+++ Source document

When I was in the middle of the fifth grade, I transferred to a public elementary school three blocks from home. Daniel Freeman Elementary, to be exact. (Years later, Reggie Theus, the Chicago Bulls’ gunner, told me he went there, too, long after I’d moved on.) I’m not clear on why I left the Lutheran school, but it may have been because the tuition was too steep for my parents. My dad was going through a tough stretch then, running his own little restaurant and working for Helms Baking Company. What was tough for him, however, was a godsend for me. Daniel Freeman had an after-school sports program, and there were kids to play with, and I could even walk home for lunch and watch a couple innings of one of those Yankee-Dodger World Series games while I ate.
Anyway, I was at Daniel Freeman for part of fifth grade and all of sixth. Then I went to Monroe Junior High School for seventh grade. Then my dad got a job in Salt Lake City as the catering manager of the Newhouse Hotel; a husband-and-wife team from San Francisco had bought it, and they liked his Old World charm and polish. But that meant another junior high, Irving, in the eighth grade. When my parents bought a home after eight or nine months of renting, I moved to yet another junior high, Roosevelt, for ninth grade. And then it was on to East High School.

++++++

What to do
- a) In the passage about changing schools, answer each question on its own line:
(i) Which school did the narrator transfer to in the middle of the fifth grade?
(ii) What job did the narrator's dad get in Salt Lake City?
(iii) Which junior high did the narrator attend for ninth grade?
- b) Can you copy the passage about changing schools word for word, from "Anyway, I was" to "East High School."?

+++ Data extracts

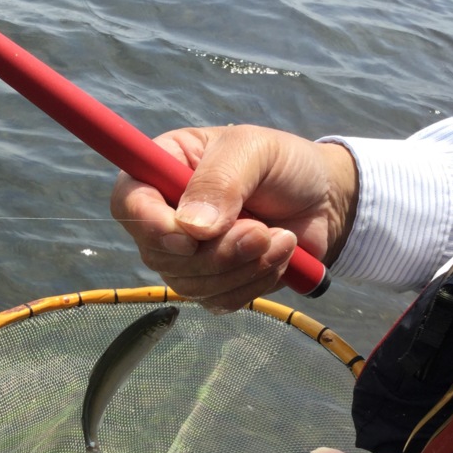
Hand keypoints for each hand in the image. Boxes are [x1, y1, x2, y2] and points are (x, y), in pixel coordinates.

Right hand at [111, 124, 358, 310]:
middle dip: (216, 253)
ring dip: (242, 267)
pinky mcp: (213, 283)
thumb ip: (221, 181)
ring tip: (281, 238)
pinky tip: (278, 256)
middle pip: (160, 255)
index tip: (189, 237)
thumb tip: (193, 229)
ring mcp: (186, 255)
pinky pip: (218, 301)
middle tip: (261, 230)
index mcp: (162, 170)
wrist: (324, 200)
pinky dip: (254, 283)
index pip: (127, 202)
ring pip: (191, 284)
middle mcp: (165, 216)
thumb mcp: (254, 151)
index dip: (149, 226)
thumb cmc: (283, 164)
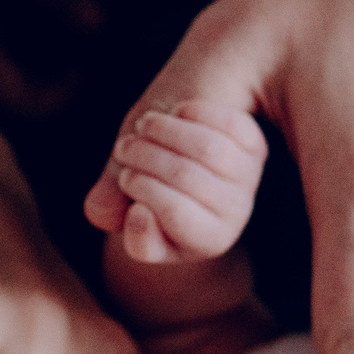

++++++

Answers to this exercise
- a)
(i) Daniel Freeman Elementary
(ii) Catering manager of the Newhouse Hotel
(iii) Roosevelt

- b)
Anyway, I was at Daniel Freeman for part of fifth grade and all of sixth. Then I went to Monroe Junior High School for seventh grade. Then my dad got a job in Salt Lake City as the catering manager of the Newhouse Hotel; a husband-and-wife team from San Francisco had bought it, and they liked his Old World charm and polish. But that meant another junior high, Irving, in the eighth grade. When my parents bought a home after eight or nine months of renting, I moved to yet another junior high, Roosevelt, for ninth grade. And then it was on to East High School.